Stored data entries
↓
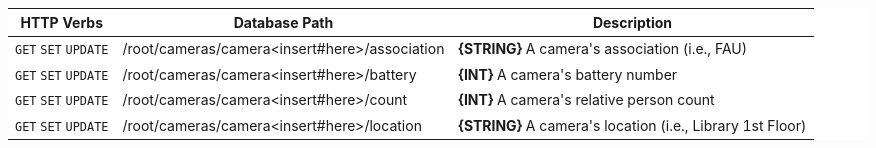 
HTTP Verbs | Database Path                                   | Description
----------|-------------------------------------------------|------------
`GET` `SET` `UPDATE`     | /root/cameras/camera<insert#here>/association   | **{STRING}** A camera's association (i.e., FAU)
`GET` `SET` `UPDATE`     | /root/cameras/camera<insert#here>/battery       | **{INT}** A camera's battery number
`GET` `SET` `UPDATE`     | /root/cameras/camera<insert#here>/count         | **{INT}** A camera's relative person count
`GET` `SET` `UPDATE`     | /root/cameras/camera<insert#here>/location      | **{STRING}** A camera's location (i.e., Library 1st Floor)
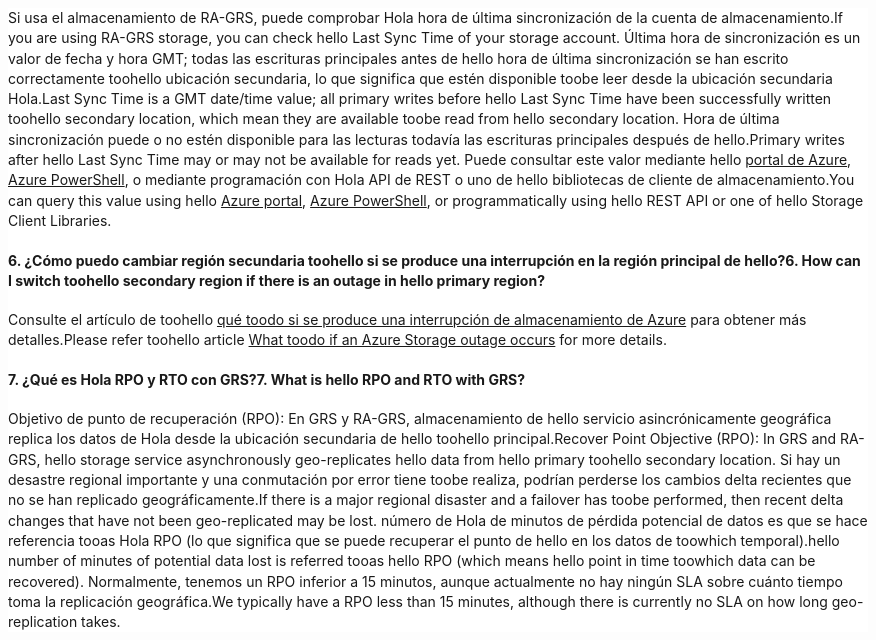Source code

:    <span data-ttu-id="8f453-287">Si usa el almacenamiento de RA-GRS, puede comprobar Hola hora de última sincronización de la cuenta de almacenamiento.</span><span class="sxs-lookup"><span data-stu-id="8f453-287">If you are using RA-GRS storage, you can check hello Last Sync Time of your storage account.</span></span> <span data-ttu-id="8f453-288">Última hora de sincronización es un valor de fecha y hora GMT; todas las escrituras principales antes de hello hora de última sincronización se han escrito correctamente toohello ubicación secundaria, lo que significa que estén disponible toobe leer desde la ubicación secundaria Hola.</span><span class="sxs-lookup"><span data-stu-id="8f453-288">Last Sync Time is a GMT date/time value; all primary writes before hello Last Sync Time have been successfully written toohello secondary location, which mean they are available toobe read from hello secondary location.</span></span> <span data-ttu-id="8f453-289">Hora de última sincronización puede o no estén disponible para las lecturas todavía las escrituras principales después de hello.</span><span class="sxs-lookup"><span data-stu-id="8f453-289">Primary writes after hello Last Sync Time may or may not be available for reads yet.</span></span> <span data-ttu-id="8f453-290">Puede consultar este valor mediante hello [portal de Azure](https://portal.azure.com/), [Azure PowerShell](storage-powershell-guide-full.md), o mediante programación con Hola API de REST o uno de hello bibliotecas de cliente de almacenamiento.</span><span class="sxs-lookup"><span data-stu-id="8f453-290">You can query this value using hello [Azure portal](https://portal.azure.com/), [Azure PowerShell](storage-powershell-guide-full.md), or programmatically using hello REST API or one of hello Storage Client Libraries.</span></span> 

<a id="outage"></a>
#### <a name="6-how-can-i-switch-toohello-secondary-region-if-there-is-an-outage-in-hello-primary-region"></a><span data-ttu-id="8f453-291">6. ¿Cómo puedo cambiar región secundaria toohello si se produce una interrupción en la región principal de hello?</span><span class="sxs-lookup"><span data-stu-id="8f453-291">6. How can I switch toohello secondary region if there is an outage in hello primary region?</span></span>
   
   <span data-ttu-id="8f453-292">Consulte el artículo de toohello [qué toodo si se produce una interrupción de almacenamiento de Azure](storage-disaster-recovery-guidance.md) para obtener más detalles.</span><span class="sxs-lookup"><span data-stu-id="8f453-292">Please refer toohello article [What toodo if an Azure Storage outage occurs](storage-disaster-recovery-guidance.md) for more details.</span></span>

<a id="rpo-rto"></a>
#### <a name="7-what-is-hello-rpo-and-rto-with-grs"></a><span data-ttu-id="8f453-293">7. ¿Qué es Hola RPO y RTO con GRS?</span><span class="sxs-lookup"><span data-stu-id="8f453-293">7. What is hello RPO and RTO with GRS?</span></span>
   
   <span data-ttu-id="8f453-294">Objetivo de punto de recuperación (RPO): En GRS y RA-GRS, almacenamiento de hello servicio asincrónicamente geográfica replica los datos de Hola desde la ubicación secundaria de hello toohello principal.</span><span class="sxs-lookup"><span data-stu-id="8f453-294">Recover Point Objective (RPO): In GRS and RA-GRS, hello storage service asynchronously geo-replicates hello data from hello primary toohello secondary location.</span></span> <span data-ttu-id="8f453-295">Si hay un desastre regional importante y una conmutación por error tiene toobe realiza, podrían perderse los cambios delta recientes que no se han replicado geográficamente.</span><span class="sxs-lookup"><span data-stu-id="8f453-295">If there is a major regional disaster and a failover has toobe performed, then recent delta changes that have not been geo-replicated may be lost.</span></span> <span data-ttu-id="8f453-296">número de Hola de minutos de pérdida potencial de datos es que se hace referencia tooas Hola RPO (lo que significa que se puede recuperar el punto de hello en los datos de toowhich temporal).</span><span class="sxs-lookup"><span data-stu-id="8f453-296">hello number of minutes of potential data lost is referred tooas hello RPO (which means hello point in time toowhich data can be recovered).</span></span> <span data-ttu-id="8f453-297">Normalmente, tenemos un RPO inferior a 15 minutos, aunque actualmente no hay ningún SLA sobre cuánto tiempo toma la replicación geográfica.</span><span class="sxs-lookup"><span data-stu-id="8f453-297">We typically have a RPO less than 15 minutes, although there is currently no SLA on how long geo-replication takes.</span></span>
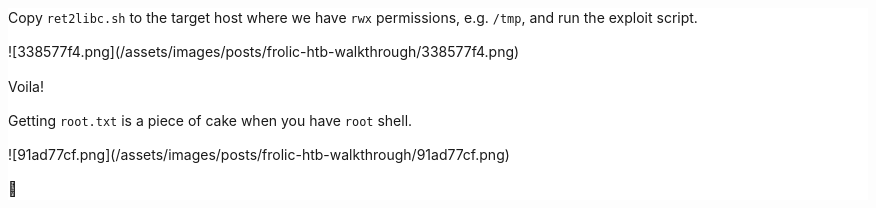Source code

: Copy `ret2libc.sh` to the target host where we have `rwx` permissions, e.g. `/tmp`, and run the exploit script.

<a class="image-popup">
![338577f4.png](/assets/images/posts/frolic-htb-walkthrough/338577f4.png)
</a>

Voila!

Getting `root.txt` is a piece of cake when you have `root` shell.

<a class="image-popup">
![91ad77cf.png](/assets/images/posts/frolic-htb-walkthrough/91ad77cf.png)
</a>

:dancer:

[1]: https://www.hackthebox.eu/home/machines/profile/158
[2]: https://www.hackthebox.eu/home/users/profile/27390
[3]: https://www.hackthebox.eu/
↑
§ Job item: Leaving the pictures aside, output each entry above exactly as written.

§ Answer:
HTTP Verbs | Database Path                                   | Description
----------|-------------------------------------------------|------------
`GET` `SET` `UPDATE`     | /root/cameras/camera<insert#here>/association   | **{STRING}** A camera's association (i.e., FAU)
`GET` `SET` `UPDATE`     | /root/cameras/camera<insert#here>/battery       | **{INT}** A camera's battery number
`GET` `SET` `UPDATE`     | /root/cameras/camera<insert#here>/count         | **{INT}** A camera's relative person count
`GET` `SET` `UPDATE`     | /root/cameras/camera<insert#here>/location      | **{STRING}** A camera's location (i.e., Library 1st Floor)
Source code

:    <span data-ttu-id="8f453-287">Si usa el almacenamiento de RA-GRS, puede comprobar Hola hora de última sincronización de la cuenta de almacenamiento.</span><span class="sxs-lookup"><span data-stu-id="8f453-287">If you are using RA-GRS storage, you can check hello Last Sync Time of your storage account.</span></span> <span data-ttu-id="8f453-288">Última hora de sincronización es un valor de fecha y hora GMT; todas las escrituras principales antes de hello hora de última sincronización se han escrito correctamente toohello ubicación secundaria, lo que significa que estén disponible toobe leer desde la ubicación secundaria Hola.</span><span class="sxs-lookup"><span data-stu-id="8f453-288">Last Sync Time is a GMT date/time value; all primary writes before hello Last Sync Time have been successfully written toohello secondary location, which mean they are available toobe read from hello secondary location.</span></span> <span data-ttu-id="8f453-289">Hora de última sincronización puede o no estén disponible para las lecturas todavía las escrituras principales después de hello.</span><span class="sxs-lookup"><span data-stu-id="8f453-289">Primary writes after hello Last Sync Time may or may not be available for reads yet.</span></span> <span data-ttu-id="8f453-290">Puede consultar este valor mediante hello [portal de Azure](https://portal.azure.com/), [Azure PowerShell](storage-powershell-guide-full.md), o mediante programación con Hola API de REST o uno de hello bibliotecas de cliente de almacenamiento.</span><span class="sxs-lookup"><span data-stu-id="8f453-290">You can query this value using hello [Azure portal](https://portal.azure.com/), [Azure PowerShell](storage-powershell-guide-full.md), or programmatically using hello REST API or one of hello Storage Client Libraries.</span></span> 

<a id="outage"></a>
#### <a name="6-how-can-i-switch-toohello-secondary-region-if-there-is-an-outage-in-hello-primary-region"></a><span data-ttu-id="8f453-291">6. ¿Cómo puedo cambiar región secundaria toohello si se produce una interrupción en la región principal de hello?</span><span class="sxs-lookup"><span data-stu-id="8f453-291">6. How can I switch toohello secondary region if there is an outage in hello primary region?</span></span>
   
   <span data-ttu-id="8f453-292">Consulte el artículo de toohello [qué toodo si se produce una interrupción de almacenamiento de Azure](storage-disaster-recovery-guidance.md) para obtener más detalles.</span><span class="sxs-lookup"><span data-stu-id="8f453-292">Please refer toohello article [What toodo if an Azure Storage outage occurs](storage-disaster-recovery-guidance.md) for more details.</span></span>

<a id="rpo-rto"></a>
#### <a name="7-what-is-hello-rpo-and-rto-with-grs"></a><span data-ttu-id="8f453-293">7. ¿Qué es Hola RPO y RTO con GRS?</span><span class="sxs-lookup"><span data-stu-id="8f453-293">7. What is hello RPO and RTO with GRS?</span></span>
   
   <span data-ttu-id="8f453-294">Objetivo de punto de recuperación (RPO): En GRS y RA-GRS, almacenamiento de hello servicio asincrónicamente geográfica replica los datos de Hola desde la ubicación secundaria de hello toohello principal.</span><span class="sxs-lookup"><span data-stu-id="8f453-294">Recover Point Objective (RPO): In GRS and RA-GRS, hello storage service asynchronously geo-replicates hello data from hello primary toohello secondary location.</span></span> <span data-ttu-id="8f453-295">Si hay un desastre regional importante y una conmutación por error tiene toobe realiza, podrían perderse los cambios delta recientes que no se han replicado geográficamente.</span><span class="sxs-lookup"><span data-stu-id="8f453-295">If there is a major regional disaster and a failover has toobe performed, then recent delta changes that have not been geo-replicated may be lost.</span></span> <span data-ttu-id="8f453-296">número de Hola de minutos de pérdida potencial de datos es que se hace referencia tooas Hola RPO (lo que significa que se puede recuperar el punto de hello en los datos de toowhich temporal).</span><span class="sxs-lookup"><span data-stu-id="8f453-296">hello number of minutes of potential data lost is referred tooas hello RPO (which means hello point in time toowhich data can be recovered).</span></span> <span data-ttu-id="8f453-297">Normalmente, tenemos un RPO inferior a 15 minutos, aunque actualmente no hay ningún SLA sobre cuánto tiempo toma la replicación geográfica.</span><span class="sxs-lookup"><span data-stu-id="8f453-297">We typically have a RPO less than 15 minutes, although there is currently no SLA on how long geo-replication takes.</span></span>
Source code

: Copy `ret2libc.sh` to the target host where we have `rwx` permissions, e.g. `/tmp`, and run the exploit script.

<a class="image-popup">
![338577f4.png](/assets/images/posts/frolic-htb-walkthrough/338577f4.png)
</a>

Voila!

Getting `root.txt` is a piece of cake when you have `root` shell.

<a class="image-popup">
![91ad77cf.png](/assets/images/posts/frolic-htb-walkthrough/91ad77cf.png)
</a>

:dancer:

[1]: https://www.hackthebox.eu/home/machines/profile/158
[2]: https://www.hackthebox.eu/home/users/profile/27390
[3]: https://www.hackthebox.eu/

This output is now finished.